Ces phénomènes climatiques extrêmes devraient interroger des décideurs politiques normalement constitués. Ils devraient les inciter à réfléchir sur l’urgence climatique, la nécessité impérative de réduire les émissions de gaz à effet de serre dans toutes les activités économiques. Ce qui suppose de rompre avec la mondialisation libérale, gaspilleuse de capital productif, destructrice des écosystèmes à travers la course au profit. Mais il n’en est rien en France et en Europe.
Nos décideurs politiques occultent le fait que les destructions de récoltes induites par des phénomènes climatiques extrêmes appellent la mise en place de stocks de sécurité alimentaire gérés par les Etats de manière à lutter en amont contre les pénuries.
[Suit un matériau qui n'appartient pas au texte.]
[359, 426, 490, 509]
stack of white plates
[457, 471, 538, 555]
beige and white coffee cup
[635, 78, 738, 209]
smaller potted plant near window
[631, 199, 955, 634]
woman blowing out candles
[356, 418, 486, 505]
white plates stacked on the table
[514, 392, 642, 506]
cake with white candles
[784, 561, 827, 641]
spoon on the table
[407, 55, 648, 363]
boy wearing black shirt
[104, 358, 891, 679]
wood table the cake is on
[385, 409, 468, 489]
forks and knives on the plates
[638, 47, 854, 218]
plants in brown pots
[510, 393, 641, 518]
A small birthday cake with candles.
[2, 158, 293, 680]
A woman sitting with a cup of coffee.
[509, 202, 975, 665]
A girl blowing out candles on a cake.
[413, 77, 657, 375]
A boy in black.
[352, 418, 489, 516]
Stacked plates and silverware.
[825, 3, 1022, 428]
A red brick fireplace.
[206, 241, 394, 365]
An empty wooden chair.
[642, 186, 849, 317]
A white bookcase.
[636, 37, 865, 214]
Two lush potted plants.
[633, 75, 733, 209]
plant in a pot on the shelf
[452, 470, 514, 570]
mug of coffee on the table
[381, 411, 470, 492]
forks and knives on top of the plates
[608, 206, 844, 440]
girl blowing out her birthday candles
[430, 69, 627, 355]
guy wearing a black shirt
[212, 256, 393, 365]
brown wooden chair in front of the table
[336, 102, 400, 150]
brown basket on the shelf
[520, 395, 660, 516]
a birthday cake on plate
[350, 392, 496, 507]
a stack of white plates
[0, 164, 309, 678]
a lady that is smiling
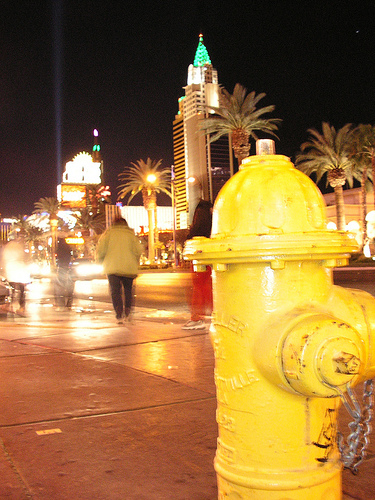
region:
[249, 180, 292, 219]
top of yellow fire hydrant.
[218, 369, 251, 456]
writing on yellow fire hydrant.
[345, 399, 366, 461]
chain connected to fire hydrant.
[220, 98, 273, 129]
leaves on palm tree.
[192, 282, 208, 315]
red pants worn by person.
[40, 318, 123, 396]
sidewalk with light reflection.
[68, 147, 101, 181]
large neon sign.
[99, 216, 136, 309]
person walking on sidewalk.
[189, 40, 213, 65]
top of tall building.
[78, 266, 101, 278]
headlights from oncoming vehicles.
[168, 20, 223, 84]
Blue roof of a building.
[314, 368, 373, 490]
Silver chain hanging.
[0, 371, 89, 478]
Paper on the cement.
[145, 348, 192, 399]
Garbage on the ground.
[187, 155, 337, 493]
Yellow fire hydrant on side walk.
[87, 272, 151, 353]
Pair of Blue jeans.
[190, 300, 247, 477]
Letters on a hydrant.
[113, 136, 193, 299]
Palm tree with branches.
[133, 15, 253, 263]
Tall building with blue roof.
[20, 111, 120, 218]
The lights of Las Vegas.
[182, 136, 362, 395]
a yellow fire hydrant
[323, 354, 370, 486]
a silver chain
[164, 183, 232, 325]
a person wearing red pants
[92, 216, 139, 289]
a person wearing a tan jacket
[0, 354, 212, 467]
a cement sidewalk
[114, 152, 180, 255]
a tall palm tree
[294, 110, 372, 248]
two palm trees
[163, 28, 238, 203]
a tall building with windows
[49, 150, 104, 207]
a neon sign on top of a building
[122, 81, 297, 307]
a palm tree beside a road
Ces dernières semaines, il a suffit que les conditions de récolte du soja en Argentine soient rendues difficiles par la pluie pour que le prix de la tonne de tourteaux de soja importé arrivant dans les ports français augmente d’une centaine d’euros, soit environ 25% de hausse d’un coup.
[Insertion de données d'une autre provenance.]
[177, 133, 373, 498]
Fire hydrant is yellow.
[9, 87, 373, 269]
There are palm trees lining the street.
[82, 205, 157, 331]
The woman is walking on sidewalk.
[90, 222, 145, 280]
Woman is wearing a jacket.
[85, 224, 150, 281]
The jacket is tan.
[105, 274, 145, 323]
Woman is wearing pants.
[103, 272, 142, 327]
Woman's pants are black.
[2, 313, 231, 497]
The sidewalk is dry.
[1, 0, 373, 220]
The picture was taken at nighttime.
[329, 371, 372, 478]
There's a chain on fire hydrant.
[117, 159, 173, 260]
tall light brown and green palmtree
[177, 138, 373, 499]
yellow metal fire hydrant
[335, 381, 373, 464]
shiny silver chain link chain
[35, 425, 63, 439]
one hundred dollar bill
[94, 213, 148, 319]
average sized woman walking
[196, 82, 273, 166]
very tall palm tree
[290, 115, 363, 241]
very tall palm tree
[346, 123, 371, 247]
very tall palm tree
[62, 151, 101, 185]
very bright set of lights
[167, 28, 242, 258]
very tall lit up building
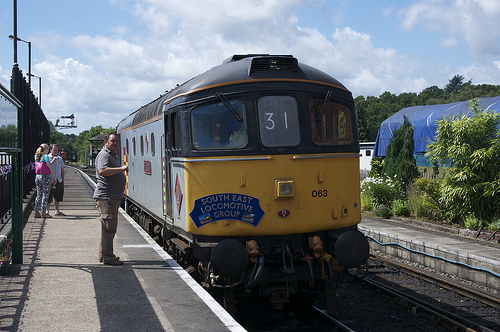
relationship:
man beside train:
[94, 130, 136, 264] [113, 51, 368, 292]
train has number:
[113, 51, 368, 292] [257, 103, 295, 135]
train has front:
[113, 51, 368, 292] [184, 93, 362, 238]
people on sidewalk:
[30, 142, 72, 218] [5, 162, 236, 326]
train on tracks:
[113, 51, 368, 292] [247, 253, 492, 327]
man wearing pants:
[94, 130, 136, 264] [95, 199, 124, 262]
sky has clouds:
[5, 3, 498, 141] [40, 5, 463, 122]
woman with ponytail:
[34, 142, 54, 221] [34, 147, 47, 165]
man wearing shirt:
[94, 130, 136, 264] [91, 147, 130, 200]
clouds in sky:
[40, 5, 463, 122] [5, 3, 498, 141]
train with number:
[113, 51, 368, 292] [257, 103, 295, 135]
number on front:
[257, 103, 295, 135] [184, 93, 362, 238]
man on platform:
[94, 130, 136, 264] [7, 160, 237, 331]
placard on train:
[190, 193, 267, 226] [113, 51, 368, 292]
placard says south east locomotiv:
[190, 193, 267, 226] [202, 190, 255, 219]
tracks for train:
[247, 253, 492, 327] [113, 51, 368, 292]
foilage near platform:
[363, 95, 499, 225] [363, 205, 500, 277]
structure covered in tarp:
[367, 96, 500, 174] [372, 96, 499, 161]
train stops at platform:
[113, 51, 368, 292] [7, 160, 237, 331]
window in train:
[258, 96, 300, 147] [113, 51, 368, 292]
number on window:
[257, 103, 295, 135] [258, 96, 300, 147]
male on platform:
[94, 130, 136, 264] [7, 160, 237, 331]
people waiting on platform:
[30, 142, 72, 218] [7, 160, 237, 331]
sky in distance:
[5, 3, 498, 141] [7, 0, 499, 154]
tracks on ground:
[247, 253, 492, 327] [243, 249, 500, 327]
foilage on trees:
[0, 75, 499, 162] [1, 75, 499, 231]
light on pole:
[9, 35, 20, 43] [26, 42, 35, 92]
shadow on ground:
[15, 253, 162, 331] [5, 162, 236, 326]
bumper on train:
[210, 227, 372, 283] [113, 51, 368, 292]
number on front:
[312, 185, 330, 199] [184, 93, 362, 238]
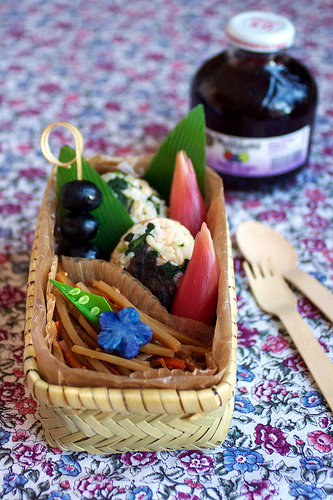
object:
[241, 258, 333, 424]
fork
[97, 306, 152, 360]
flower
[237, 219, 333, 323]
spoon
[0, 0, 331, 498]
table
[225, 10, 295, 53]
lid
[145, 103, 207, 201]
green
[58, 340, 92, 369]
sticks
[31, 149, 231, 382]
wax paper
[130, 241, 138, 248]
green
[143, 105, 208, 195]
leaf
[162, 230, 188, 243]
rice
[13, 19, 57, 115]
flowered pattern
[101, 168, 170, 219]
ball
Il faut ici savoir que l’Europe est le second importateur de soja dans le monde, juste après la Chine. Parce que leurs dirigeants n’ont pas voulu, à travers les différentes réformes de la Politique agricole commune (PAC), mettre en place une politique européenne de production de protéines végétales destinés aux bovins aux cochons comme aux volailles, les éleveurs européens se trouvent aujourd’hui pris en étau entre la hausse des coûts de production et la baisse des prix de marché pour le lait et la viande.
Cette hausse du soja va augmenter le prix de revient de chaque litre de lait, de chaque kilo de viande bovine, porcine et de volaille à un moment où, du fait de la sortie des quotas en avril 2015, un excédent de production laitière a fait baisser le prix du lait de 20% en deux ans. Comme si cela ne suffisait pas, l’Europe vient de reconduire pour six mois les sanctions économiques prises contre la Russie voilà deux ans. Cette sanction prolongée aura pour conséquence de fermer le marché russe aux exportations de viande porcine et de produits laitiers des pays membres de l’Union vers la Russie. Ce qui pèsera sur les cours à la production sur le marché intérieur européen. Dans le même temps, les chefs d’Etat, dont François Hollande, autorisent la Commission européenne à poursuivre les négociations commerciales de libre échange avec les Etats Unis d’un côté et avec les pays du Mercosur de l’autre. Or tous ces pays veulent vendre plus de viandes, plus de produits laitiers pour certains, plus de sucre de canne, plus de soja, plus de diester et d’éthanol en Europe. Si l’objectif premier de François Hollande et des ses homologues était de ruiner nos paysans et de remettre en cause la souveraineté alimentaire des peuples européens, ils ne s’y prendraient pas autrement!
« Notre maison brûle et nous regardons ailleurs», avait déclaré Jacques Chirac le 2 septembre 2002 au Sommet de la Terre de Johannesburg, reprenant une phrase soufflée par Nicolas Hulot. Hélas, rien n’a changé depuis chez les décideurs politiques français et européens.